At the end of the examination (i.e., gastroscope extraction), MAP increased in the EA, D, and EA+D groups. Although MAP was lower in the EA+D group than in the EA and D groups, the difference was not statistically significant (P>0.05). This suggests that MAP increased similarly in all patients upon gastroscope extraction after the end of the gastroscopy, and that none of the three treatment measures (EA, dyclonine hydrochloride mucilage, and a combination of the two) was able to effectively control this increase (Figure 5A).

Figure 5 Changes in MAP, HR and SpO₂ at the end of gastroscopy (i.e., gastroscope extraction): (A) MAP (mmHg), PEA-D=0.784, PEA+D-D=0.012, PEA+D-EA=0.012; (B) SpO₂ (%), PEA-D=0.01, PEA+D-D=3.2e-11, PEA+D-EA=3.5e-06; (C) HR (sub/min), PEA-D=0.56691, PEA+D-D=0.00015, PEA+D-EA=2.1e-06. All data were obtained using an ECG monitor, and all data results were expressed as mean ± standard deviation (x±SD). Comparison of MAP (mmHg) among the three groups: comparison of the EA+D group with the EA and D groups: n.s. P>0.05. Analysis of HR (sub/min) and SpO₂ (%): comparison of the EA+D group with the EA and D groups: *P<0.01; comparison of the EA+D group with the EA and D groups: n.s. P>0.05.

SpO₂ increased in the EA, D, and EA+D groups at the end of the examination (i.e., gastroscope extraction). Although SpO₂ decreased to a certain extent in the EA+D group at gastroscope extraction, the level in this group remained significantly higher than the levels in the EA and D groups (P<0.01). This suggests that, by preventing or retarding the decrease in SpO₂, EA combined with orally administered dyclonine hydrochloride mucilage may better prevent the above-mentioned side effects in patients during an examination than either treatment alone (Figure 5B).

HR significantly increased in all three groups at the end of the examination (i.e., gastroscope extraction); however, HR was significantly lower in the EA+D group at gastroscope extraction than in the EA and D groups (P<0.01). This suggests that EA combined with orally administered dyclonine hydrochloride mucilage, by preventing or retarding the acceleration of HR in patients, may better prevent side effects during examination (Figure 5C).

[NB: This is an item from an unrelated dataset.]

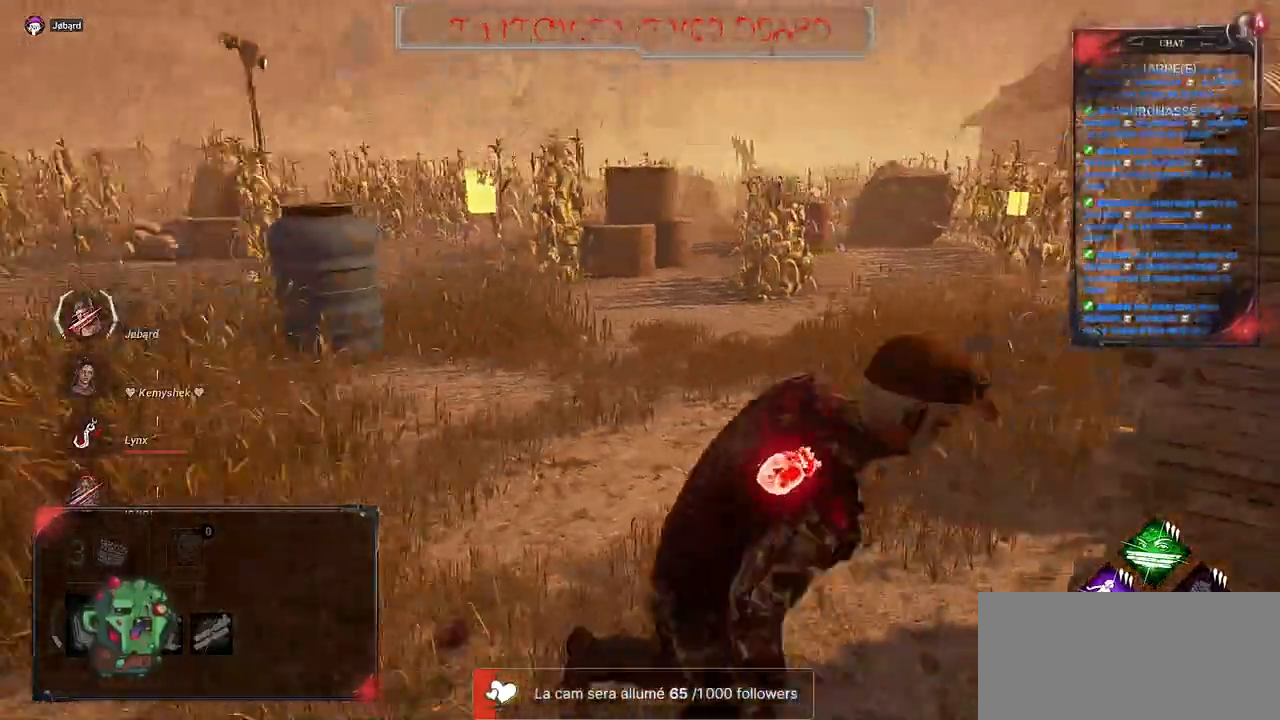
{"keys": ["d", "s", "shift"], "mouse": [], "events": [[433, "d", "down"]]}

Comparison of VAS scores of nausea and emesis among the three groups

VAS scores of nausea and emesis after the examination

The results of comparison between the three groups reveal that the VAS scores were lower in the EA+D group than in the EA and D groups (P<0.01), but that there was no statistical difference between the D and EA groups (P>0.05; Figure 6).

Figure 6 VAS scores of nausea and emesis at the end of gastroscopy among groups: (A) VAS score of nausea, PEA-D=0.18, PEA+D-D=4.1e-13, PEA+D-EA=7.1e-14; (B) VAS score of emesis, PEA-D=0.99, PEA+D-D=9.9e-15, PEA+D-EA=2.0e-14. The VAS scale was used to immediately evaluate the two indicators after gastroscopy, and all data results were expressed as mean ± standard deviation (x±SD). Comparison of the EA+D group with the EA and D groups: **P<0.01; comparison of the EA and D groups: n.s. P>0.05.

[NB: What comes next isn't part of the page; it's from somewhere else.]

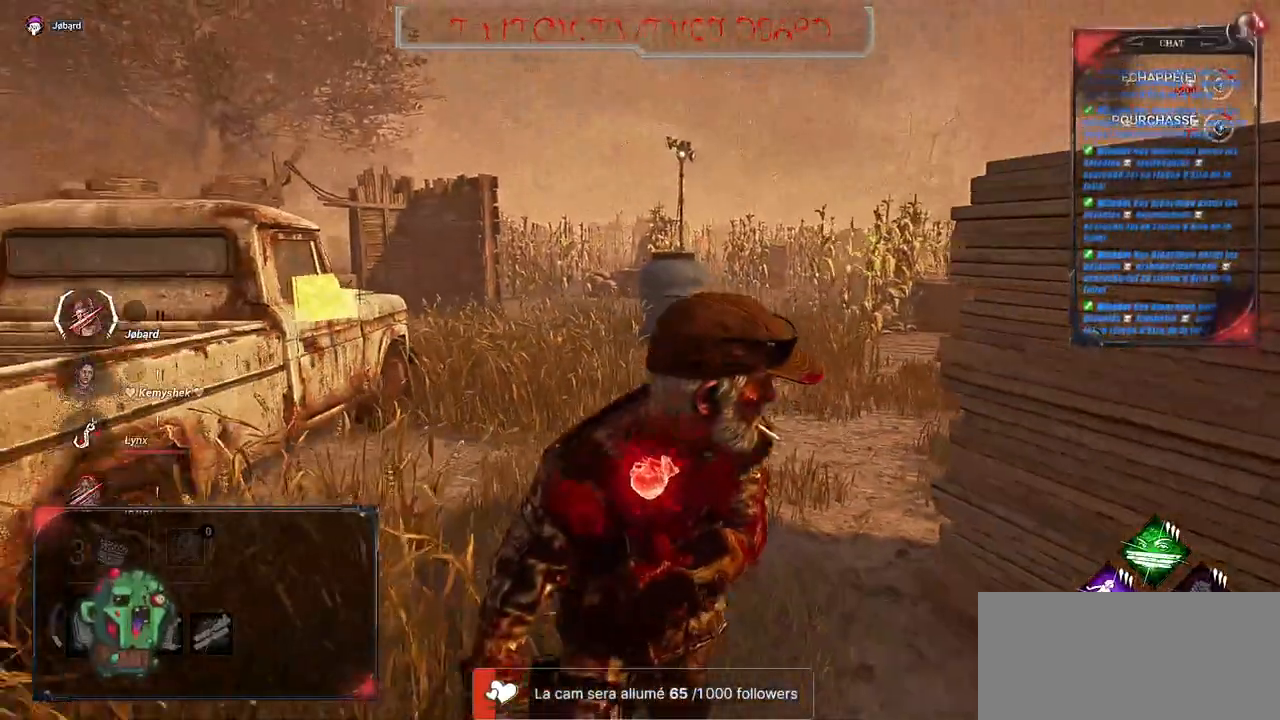
{"keys": ["s", "shift"], "mouse": [], "events": [[433, "d", "up"]]}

Comparison of the successful number of one-stop intubations among the three groups

For 45 patients in the EA+D group, the gastroscopy was completed at the first pass: a success rate superior to those of the EA group (31 patients) and the D group (36 patients) (P<0.05). These results suggest that the combined treatment intervention can improve patients’ tolerance of and compliance with gastroscopy (Figure 7).

Figure 7 Comparison of the number of successful cases of one-stop intubation in gastroscopy in all groups. The data of “the number of successful cases of one-stop intubation” were expressed as n (patients). PD:EA=0.297000, PD: EA+D=0.000348, PEA:EA+D=0.012700. Comparison of the EA+D group with the EA and D groups: *P<0.05; comparison of the EA and D groups: n.s. P>0.05.

Comparison of duration of gastroscopy among the three groups

Gastroscopy duration was shorter in the EA+D group than in the EA and D groups (P<0.01). This suggests that the combined treatment intervention of EA and dyclonine hydrochloride mucilage may not only improve patients’ tolerance to gastroscopy and reduce the side effects, but also help in shortening the duration of the procedure (Figure 8).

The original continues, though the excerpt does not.